De nada adianta alardear virtudes por palavras e revelar o contrário por fatos.

Já o apóstolo Paulo censura e incrimina os que se entristecem pelo falecimento dos seus. Diz ele: “Não queremos, irmãos, deixar-vos na ignorância a respeito dos que dormem, para que não vos entristeçais, como os que não possuem a esperança.  Se cremos que Jesus morreu e ressuscitou, creiamos também que Deus conduzirá com Jesus os que nele dormiram”.

É próprio dos que não têm esperança, diz ele, contristar-se com a morte dos entes queridos.

Nós, porém, que vivemos na esperança, cremos em Deus e estamos seguros de que o Cristo sofreu e ressuscitou por nós, nós que permanecemos no Cristo e somos nele e por ele ressuscitados, por que não queremos deixar este século, por que choramos e lamentamos, como perdidos, os nossos mortos?

O próprio Cristo, nosso Deus e Senhor, nos adverte, dizendo: “Eu sou a ressurreição e a vida. Quem crê em mim viverá, ainda que morra, e todo aquele que vive e crê em mim não morrerá eternamente”.

Se cremos no Cristo, se temos fé nas suas palavras e promessas, também não morremos eternamente; caminhemos, pois, com alegria e tranquilidade em direção do Cristo, com quem havemos de vencer e reinar para sempre.

Porque, ao mesmo tempo que morremos, somos pela morte conduzidos à imortalidade; nem é possível que venha a vida eterna sem que tenhamos saído do mundo. Isso, portanto, não significa mais um fim, mas a passagem e a emigração para o eterno, depois de percorrido o caminho do tempo.

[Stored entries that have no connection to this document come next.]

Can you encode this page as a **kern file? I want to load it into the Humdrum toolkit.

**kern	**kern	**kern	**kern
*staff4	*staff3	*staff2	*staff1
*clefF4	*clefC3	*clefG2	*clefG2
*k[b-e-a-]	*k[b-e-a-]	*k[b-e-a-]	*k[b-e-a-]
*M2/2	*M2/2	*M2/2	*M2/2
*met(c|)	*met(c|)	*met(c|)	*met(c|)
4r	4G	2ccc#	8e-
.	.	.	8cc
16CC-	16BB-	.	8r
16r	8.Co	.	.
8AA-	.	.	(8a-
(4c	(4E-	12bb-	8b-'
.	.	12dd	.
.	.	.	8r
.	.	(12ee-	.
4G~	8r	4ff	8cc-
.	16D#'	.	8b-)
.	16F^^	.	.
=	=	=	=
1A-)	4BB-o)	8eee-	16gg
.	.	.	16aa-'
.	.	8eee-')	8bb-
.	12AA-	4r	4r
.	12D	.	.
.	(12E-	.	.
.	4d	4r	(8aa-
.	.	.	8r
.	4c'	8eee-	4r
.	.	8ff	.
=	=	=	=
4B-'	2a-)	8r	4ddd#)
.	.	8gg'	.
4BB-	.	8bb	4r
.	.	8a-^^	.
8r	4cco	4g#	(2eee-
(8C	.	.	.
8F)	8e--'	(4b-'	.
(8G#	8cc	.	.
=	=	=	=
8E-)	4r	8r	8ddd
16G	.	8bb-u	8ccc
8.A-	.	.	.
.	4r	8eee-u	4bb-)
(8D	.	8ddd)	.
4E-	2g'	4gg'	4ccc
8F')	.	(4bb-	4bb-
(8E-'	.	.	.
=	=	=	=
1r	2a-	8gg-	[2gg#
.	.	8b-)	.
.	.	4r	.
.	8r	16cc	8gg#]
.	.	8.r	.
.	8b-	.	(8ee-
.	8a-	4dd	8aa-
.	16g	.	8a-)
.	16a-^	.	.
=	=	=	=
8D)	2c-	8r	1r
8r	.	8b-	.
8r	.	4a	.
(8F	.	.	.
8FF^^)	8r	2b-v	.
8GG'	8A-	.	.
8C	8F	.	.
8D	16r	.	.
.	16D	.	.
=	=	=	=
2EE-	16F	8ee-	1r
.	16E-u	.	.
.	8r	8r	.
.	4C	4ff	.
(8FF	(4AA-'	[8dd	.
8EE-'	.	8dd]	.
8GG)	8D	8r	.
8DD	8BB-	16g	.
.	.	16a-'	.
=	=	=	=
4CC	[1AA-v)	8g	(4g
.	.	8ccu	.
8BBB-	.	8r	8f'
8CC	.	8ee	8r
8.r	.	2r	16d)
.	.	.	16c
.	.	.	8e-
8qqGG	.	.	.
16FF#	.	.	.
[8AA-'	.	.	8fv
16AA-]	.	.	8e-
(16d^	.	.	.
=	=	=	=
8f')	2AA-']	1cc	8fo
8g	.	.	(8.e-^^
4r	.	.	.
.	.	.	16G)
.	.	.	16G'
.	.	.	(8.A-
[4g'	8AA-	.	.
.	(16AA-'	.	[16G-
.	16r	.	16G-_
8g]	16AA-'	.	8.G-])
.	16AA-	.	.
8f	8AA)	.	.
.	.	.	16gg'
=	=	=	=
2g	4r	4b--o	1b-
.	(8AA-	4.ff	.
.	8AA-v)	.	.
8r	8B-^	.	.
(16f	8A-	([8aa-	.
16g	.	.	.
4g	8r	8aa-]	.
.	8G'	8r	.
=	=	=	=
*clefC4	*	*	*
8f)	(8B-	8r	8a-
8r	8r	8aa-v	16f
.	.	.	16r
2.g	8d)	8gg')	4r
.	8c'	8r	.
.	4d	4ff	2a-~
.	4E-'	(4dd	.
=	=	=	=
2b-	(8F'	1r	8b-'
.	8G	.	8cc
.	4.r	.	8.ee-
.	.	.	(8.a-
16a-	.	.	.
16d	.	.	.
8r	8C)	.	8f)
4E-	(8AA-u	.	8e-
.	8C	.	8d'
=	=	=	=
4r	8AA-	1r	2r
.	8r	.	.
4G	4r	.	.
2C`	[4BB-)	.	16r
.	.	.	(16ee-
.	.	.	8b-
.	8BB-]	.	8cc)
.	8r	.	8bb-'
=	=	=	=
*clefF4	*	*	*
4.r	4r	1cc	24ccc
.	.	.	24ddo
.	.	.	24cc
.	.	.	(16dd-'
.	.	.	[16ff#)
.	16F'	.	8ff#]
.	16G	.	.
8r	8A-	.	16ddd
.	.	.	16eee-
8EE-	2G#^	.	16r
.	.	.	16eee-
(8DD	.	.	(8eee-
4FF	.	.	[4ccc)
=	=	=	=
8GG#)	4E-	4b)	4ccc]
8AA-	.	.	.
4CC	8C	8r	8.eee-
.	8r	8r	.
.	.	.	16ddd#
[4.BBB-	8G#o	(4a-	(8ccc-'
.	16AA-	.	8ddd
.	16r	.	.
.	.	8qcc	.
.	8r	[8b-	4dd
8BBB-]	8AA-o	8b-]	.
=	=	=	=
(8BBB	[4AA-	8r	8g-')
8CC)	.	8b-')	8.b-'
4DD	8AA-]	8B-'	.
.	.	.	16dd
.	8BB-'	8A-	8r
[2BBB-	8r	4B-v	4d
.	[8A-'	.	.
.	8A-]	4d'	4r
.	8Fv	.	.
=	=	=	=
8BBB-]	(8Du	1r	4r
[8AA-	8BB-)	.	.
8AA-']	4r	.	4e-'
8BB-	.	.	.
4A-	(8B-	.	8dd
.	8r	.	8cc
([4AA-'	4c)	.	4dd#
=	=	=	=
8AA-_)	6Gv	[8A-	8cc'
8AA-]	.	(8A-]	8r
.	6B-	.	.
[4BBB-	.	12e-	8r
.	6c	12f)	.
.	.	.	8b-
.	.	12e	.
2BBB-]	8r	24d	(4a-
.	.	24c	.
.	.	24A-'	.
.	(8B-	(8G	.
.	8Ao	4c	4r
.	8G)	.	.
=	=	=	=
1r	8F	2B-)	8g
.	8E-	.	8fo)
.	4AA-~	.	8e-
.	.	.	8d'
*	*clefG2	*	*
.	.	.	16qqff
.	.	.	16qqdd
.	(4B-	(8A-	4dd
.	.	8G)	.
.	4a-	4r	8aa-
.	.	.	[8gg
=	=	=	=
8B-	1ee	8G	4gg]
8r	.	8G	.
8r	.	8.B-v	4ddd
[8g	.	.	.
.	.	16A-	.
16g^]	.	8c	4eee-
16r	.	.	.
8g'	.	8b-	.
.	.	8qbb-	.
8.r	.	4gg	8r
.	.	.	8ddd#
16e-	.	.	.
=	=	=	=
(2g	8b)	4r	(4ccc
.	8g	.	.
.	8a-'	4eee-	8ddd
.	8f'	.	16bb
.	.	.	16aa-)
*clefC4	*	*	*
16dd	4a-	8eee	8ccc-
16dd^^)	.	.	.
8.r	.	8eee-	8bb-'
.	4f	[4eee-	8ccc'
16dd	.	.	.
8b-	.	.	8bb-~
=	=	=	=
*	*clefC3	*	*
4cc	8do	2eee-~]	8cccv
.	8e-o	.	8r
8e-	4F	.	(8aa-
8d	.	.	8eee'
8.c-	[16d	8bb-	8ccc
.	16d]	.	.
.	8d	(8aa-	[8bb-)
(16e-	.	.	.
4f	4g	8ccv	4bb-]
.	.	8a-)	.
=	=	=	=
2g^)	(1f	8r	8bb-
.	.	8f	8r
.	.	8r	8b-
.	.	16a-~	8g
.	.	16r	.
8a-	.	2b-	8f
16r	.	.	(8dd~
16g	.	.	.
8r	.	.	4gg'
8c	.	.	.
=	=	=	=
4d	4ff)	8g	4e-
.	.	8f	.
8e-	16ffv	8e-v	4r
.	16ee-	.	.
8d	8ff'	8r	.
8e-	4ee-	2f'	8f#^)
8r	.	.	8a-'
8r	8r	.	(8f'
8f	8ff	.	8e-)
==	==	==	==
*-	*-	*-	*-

Quem não se apressará em chegar ao melhor? Se o apóstolo Paulo prega, dizendo: “A nossa pátria está no céu, donde esperamos o Senhor Jesus Cristo, que transformará o nosso corpo miserável, configurando-o com o seu corpo glorioso”, quem não deseja com ardor ser mudado

e transformado na figura do Cristo e chegar mais depressa à majestade da glória celeste?

Que seremos assim, o Cristo igualmente promete, quando ora ao Pai para que estejamos ao seu lado, habitemos com ele nas moradas eternas e alegremo-nos nos domínios celestes: “Pai, quero que os que me deste estejam comigo onde eu estarei, e que eles vejam a glória que tu me deste antes que o mundo fosse feito”.

Quem está para partir para a morada do Cristo, para a glória do Reino celeste, não deve chorar, nem se lamentar; antes, conforme a promessa do Senhor e a fé do seu Verbo verídico, deve rejubilar-se por esta partida e migração.

Lemos, ainda, ter sido assim transportado Henoc, que agradou a Deus, conforme o testemunho do Gênesis: “Henoc agradou a Deus e não foi mais visto, porque Deus o transportou”.

Por ter sido agradável ao olhar de Deus, mereceu ter sido afastado do contágio deste século.

 

O que você destaca no texto?

Como ele serve para a sua espiritualidade?